WHAT TO DO: Dropping every picture, set down exactly the lines in the entries below, starting with the line with "K-One Technology Bhd" and going on through the line with "mainstay of the Mac".

DATASET EXTRACT:
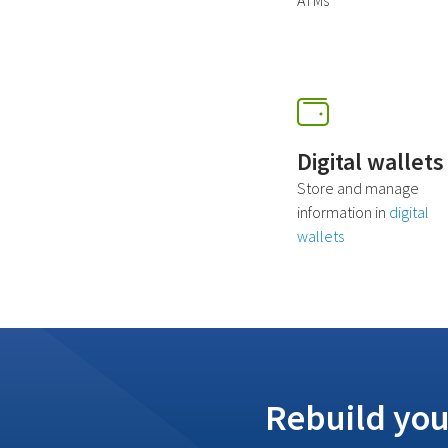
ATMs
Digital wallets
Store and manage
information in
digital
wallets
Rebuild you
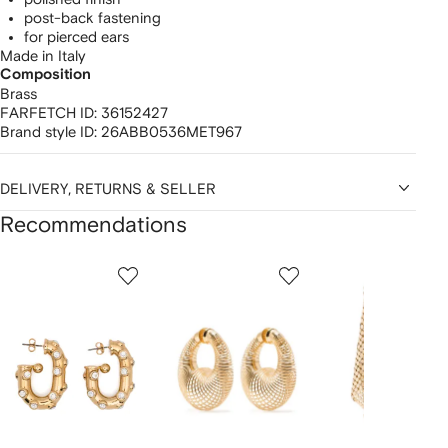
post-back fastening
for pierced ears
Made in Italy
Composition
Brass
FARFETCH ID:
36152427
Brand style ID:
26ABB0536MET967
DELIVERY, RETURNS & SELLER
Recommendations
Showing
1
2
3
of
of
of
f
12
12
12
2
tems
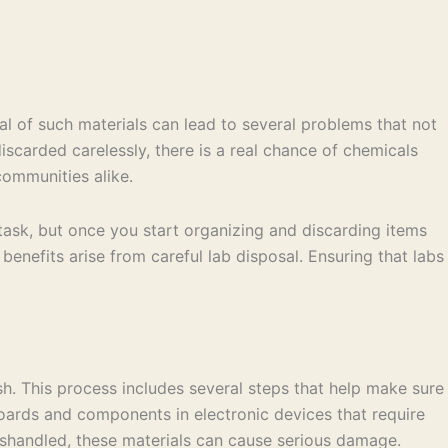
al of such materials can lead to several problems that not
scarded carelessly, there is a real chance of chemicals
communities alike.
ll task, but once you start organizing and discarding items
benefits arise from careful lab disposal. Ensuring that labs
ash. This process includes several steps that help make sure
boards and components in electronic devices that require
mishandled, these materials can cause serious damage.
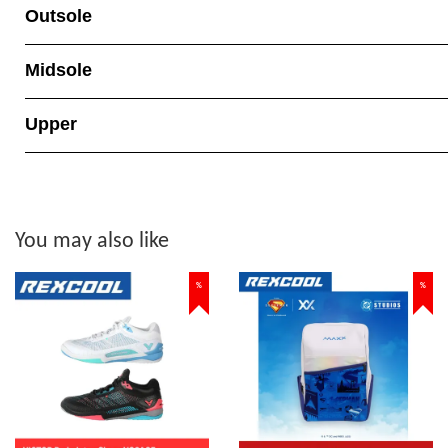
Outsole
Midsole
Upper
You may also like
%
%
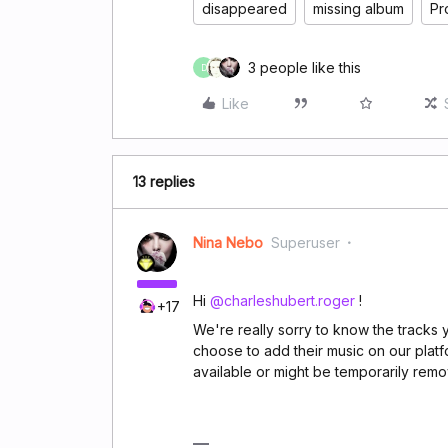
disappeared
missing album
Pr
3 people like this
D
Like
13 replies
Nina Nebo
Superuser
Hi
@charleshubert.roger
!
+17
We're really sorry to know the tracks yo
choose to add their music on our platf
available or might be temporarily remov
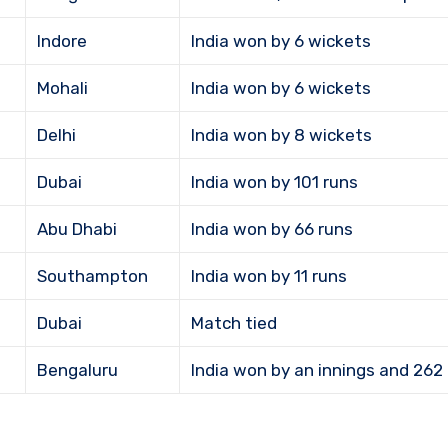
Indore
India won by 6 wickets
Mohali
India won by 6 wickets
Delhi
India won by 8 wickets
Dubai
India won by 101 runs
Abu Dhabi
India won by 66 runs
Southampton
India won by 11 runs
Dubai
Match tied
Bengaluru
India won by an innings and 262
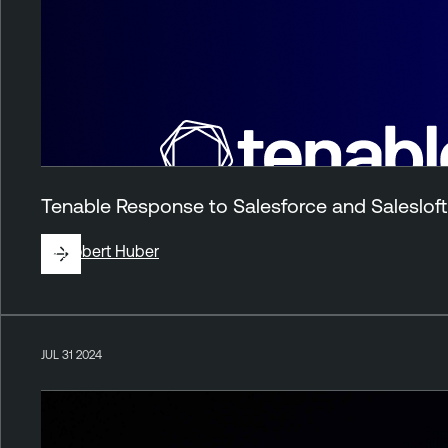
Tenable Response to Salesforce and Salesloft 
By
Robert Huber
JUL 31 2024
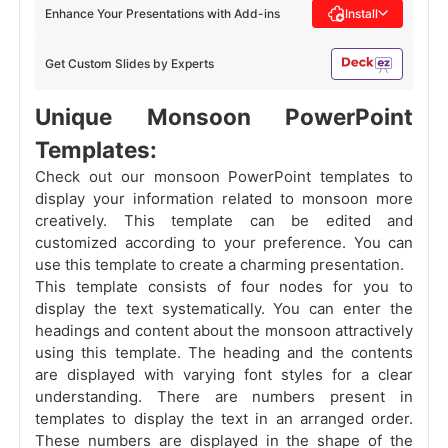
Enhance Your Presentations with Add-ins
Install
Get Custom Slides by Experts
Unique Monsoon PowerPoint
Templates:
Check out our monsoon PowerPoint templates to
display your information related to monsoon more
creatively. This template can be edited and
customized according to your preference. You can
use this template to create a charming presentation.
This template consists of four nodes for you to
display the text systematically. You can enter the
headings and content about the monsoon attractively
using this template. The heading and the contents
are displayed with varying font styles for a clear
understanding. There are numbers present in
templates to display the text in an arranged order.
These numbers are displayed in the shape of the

...

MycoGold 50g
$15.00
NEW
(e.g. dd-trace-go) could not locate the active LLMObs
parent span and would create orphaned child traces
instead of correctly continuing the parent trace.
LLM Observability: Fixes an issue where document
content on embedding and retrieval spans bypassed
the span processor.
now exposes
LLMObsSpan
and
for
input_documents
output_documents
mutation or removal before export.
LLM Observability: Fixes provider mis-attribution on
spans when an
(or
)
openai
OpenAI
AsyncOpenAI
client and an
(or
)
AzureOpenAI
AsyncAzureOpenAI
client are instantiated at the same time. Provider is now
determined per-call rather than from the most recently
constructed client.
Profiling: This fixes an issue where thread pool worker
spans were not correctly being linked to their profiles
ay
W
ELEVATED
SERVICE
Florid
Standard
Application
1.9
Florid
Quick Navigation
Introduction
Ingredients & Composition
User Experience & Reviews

--

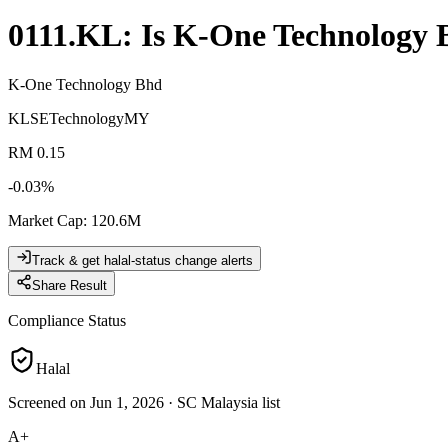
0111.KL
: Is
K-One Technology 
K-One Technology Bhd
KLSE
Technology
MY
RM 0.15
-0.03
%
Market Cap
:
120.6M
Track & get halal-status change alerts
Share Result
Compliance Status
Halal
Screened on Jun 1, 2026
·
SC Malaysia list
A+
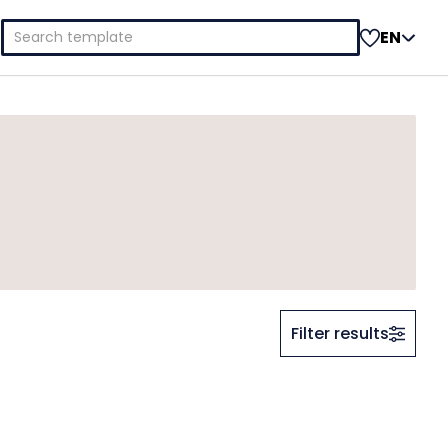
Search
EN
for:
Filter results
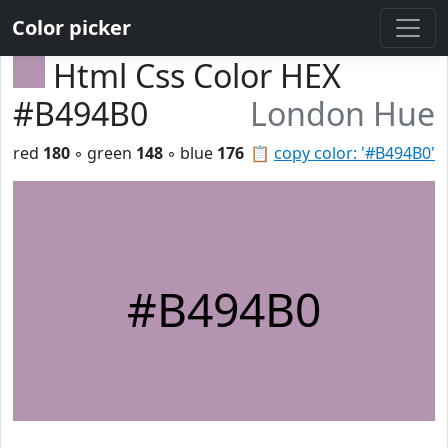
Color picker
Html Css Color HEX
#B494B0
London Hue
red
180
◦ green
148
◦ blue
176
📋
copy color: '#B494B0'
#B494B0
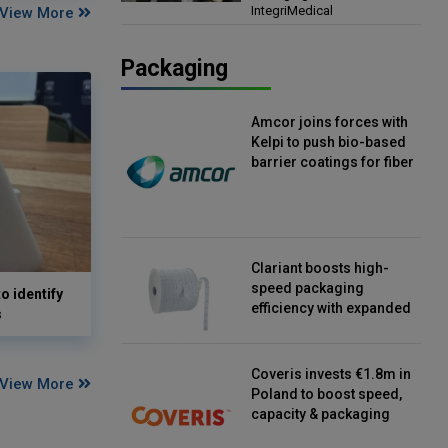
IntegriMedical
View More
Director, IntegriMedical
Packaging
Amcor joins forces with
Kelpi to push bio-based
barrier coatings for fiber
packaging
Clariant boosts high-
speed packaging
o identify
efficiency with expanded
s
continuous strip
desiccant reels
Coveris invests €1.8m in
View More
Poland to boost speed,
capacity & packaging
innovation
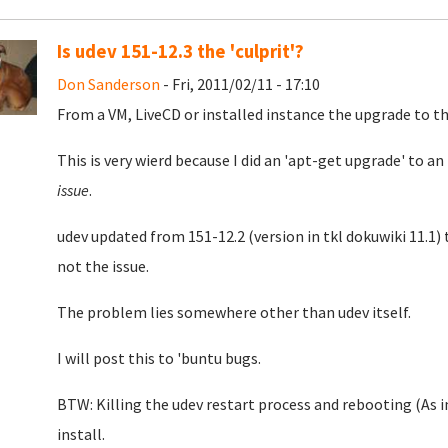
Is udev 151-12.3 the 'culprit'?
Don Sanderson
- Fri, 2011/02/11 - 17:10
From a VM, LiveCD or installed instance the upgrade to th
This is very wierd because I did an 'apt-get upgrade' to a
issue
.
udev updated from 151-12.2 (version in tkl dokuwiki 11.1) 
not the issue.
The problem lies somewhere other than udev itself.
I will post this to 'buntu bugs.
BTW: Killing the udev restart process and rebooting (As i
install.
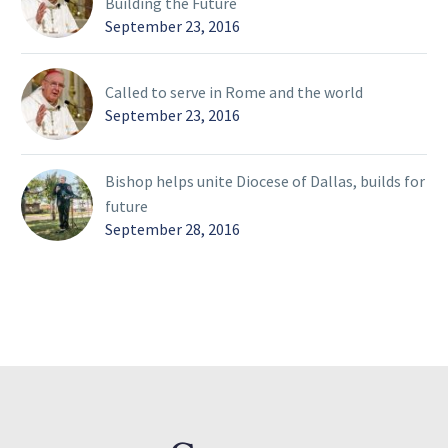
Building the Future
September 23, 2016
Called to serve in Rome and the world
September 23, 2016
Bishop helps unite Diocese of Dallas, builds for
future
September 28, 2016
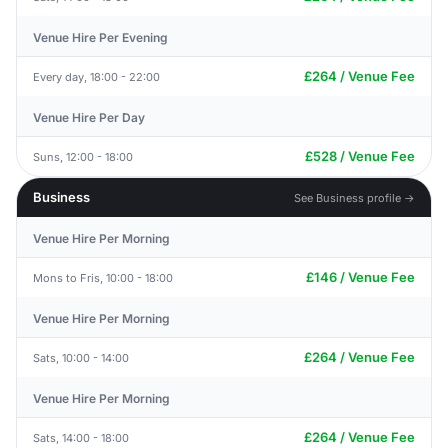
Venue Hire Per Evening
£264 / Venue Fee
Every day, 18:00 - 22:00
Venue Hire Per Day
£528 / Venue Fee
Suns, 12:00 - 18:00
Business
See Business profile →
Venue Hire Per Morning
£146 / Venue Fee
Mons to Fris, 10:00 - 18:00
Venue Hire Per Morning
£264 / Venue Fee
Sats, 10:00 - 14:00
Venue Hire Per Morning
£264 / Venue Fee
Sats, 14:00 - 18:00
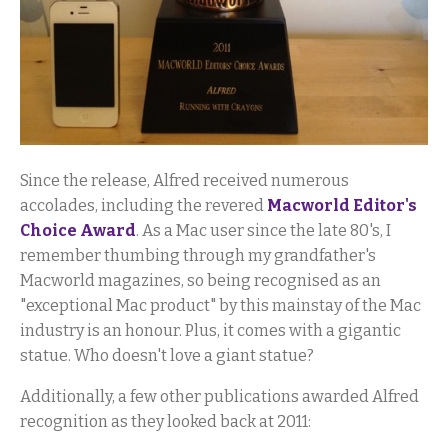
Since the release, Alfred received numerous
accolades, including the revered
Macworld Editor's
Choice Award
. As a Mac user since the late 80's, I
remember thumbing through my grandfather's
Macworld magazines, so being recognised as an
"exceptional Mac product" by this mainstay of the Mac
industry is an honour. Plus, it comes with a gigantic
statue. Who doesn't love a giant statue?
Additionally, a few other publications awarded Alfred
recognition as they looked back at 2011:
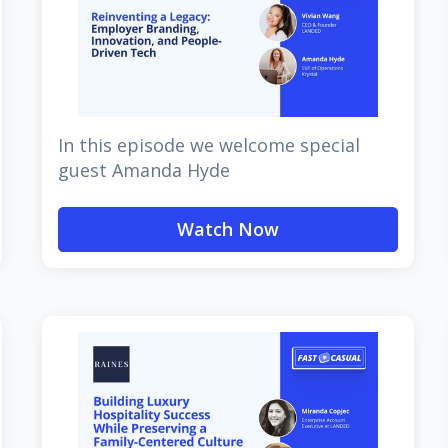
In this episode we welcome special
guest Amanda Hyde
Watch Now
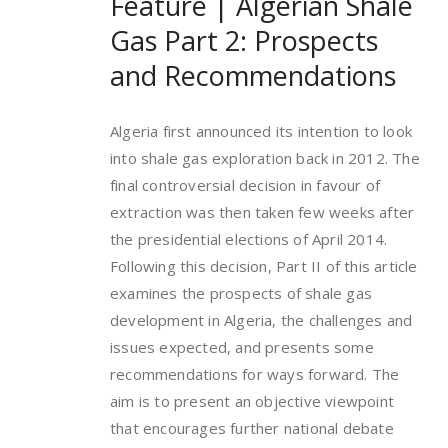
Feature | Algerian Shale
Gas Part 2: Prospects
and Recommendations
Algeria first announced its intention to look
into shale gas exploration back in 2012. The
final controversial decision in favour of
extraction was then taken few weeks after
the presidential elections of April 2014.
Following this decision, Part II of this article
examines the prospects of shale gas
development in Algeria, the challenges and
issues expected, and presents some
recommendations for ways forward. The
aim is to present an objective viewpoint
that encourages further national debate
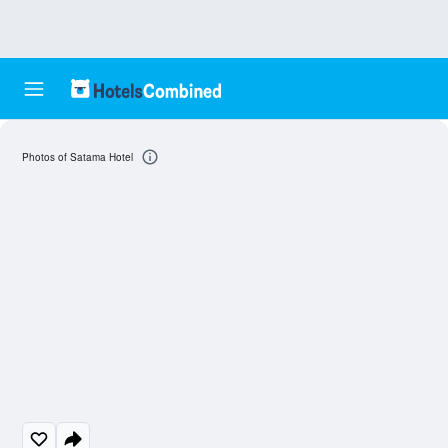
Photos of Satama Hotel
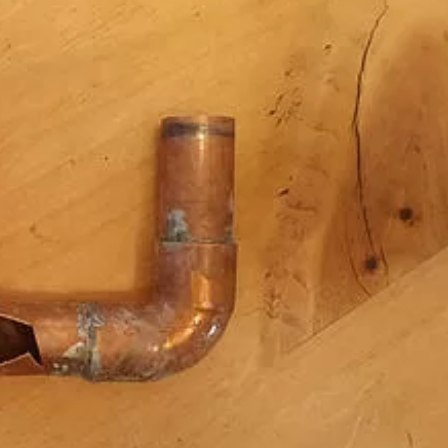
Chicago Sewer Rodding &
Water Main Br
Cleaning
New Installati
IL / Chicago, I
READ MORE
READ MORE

EXPECTED ANSWER:
K-One Technology Bhd
KLSE
Technology
MY
RM 0.15
-0.03
%
Market Cap
:
120.6M
Track & get halal-status change alerts
Share Result
Compliance Status
Halal
Screened on Jun 1, 2026
·
SC Malaysia list
A+
Search
EN
for:
Filter results
Color picker
Html Css Color HEX
#B494B0
London Hue
red
180
◦ green
148
◦ blue
176
📋
copy color: '#B494B0'
#B494B0
IntegriMedical
View More
Director, IntegriMedical
Packaging
Amcor joins forces with
Kelpi to push bio-based
barrier coatings for fiber
packaging
Clariant boosts high-
speed packaging
o identify
efficiency with expanded
s
continuous strip
desiccant reels
Coveris invests €1.8m in
View More
Poland to boost speed,
capacity & packaging
innovation
Is udev 151-12.3 the 'culprit'?
Don Sanderson
- Fri, 2011/02/11 - 17:10
From a VM, LiveCD or installed instance the upgrade to th
This is very wierd because I did an 'apt-get upgrade' to a
issue
.
udev updated from 151-12.2 (version in tkl dokuwiki 11.1) 
not the issue.
The problem lies somewhere other than udev itself.
I will post this to 'buntu bugs.
BTW: Killing the udev restart process and rebooting (As i
install.
Building the Future
September 23, 2016
Called to serve in Rome and the world
September 23, 2016
Bishop helps unite Diocese of Dallas, builds for
future
September 28, 2016
Venue Hire Per Evening
£264 / Venue Fee
Every day, 18:00 - 22:00
Venue Hire Per Day
£528 / Venue Fee
Suns, 12:00 - 18:00
Business
See Business profile →
Venue Hire Per Morning
£146 / Venue Fee
Mons to Fris, 10:00 - 18:00
Venue Hire Per Morning
£264 / Venue Fee
Sats, 10:00 - 14:00
Venue Hire Per Morning
£264 / Venue Fee
Sats, 14:00 - 18:00
Since the release, Alfred received numerous
accolades, including the revered
Macworld Editor's
Choice Award
. As a Mac user since the late 80's, I
remember thumbing through my grandfather's
Macworld magazines, so being recognised as an
"exceptional Mac product" by this mainstay of the Mac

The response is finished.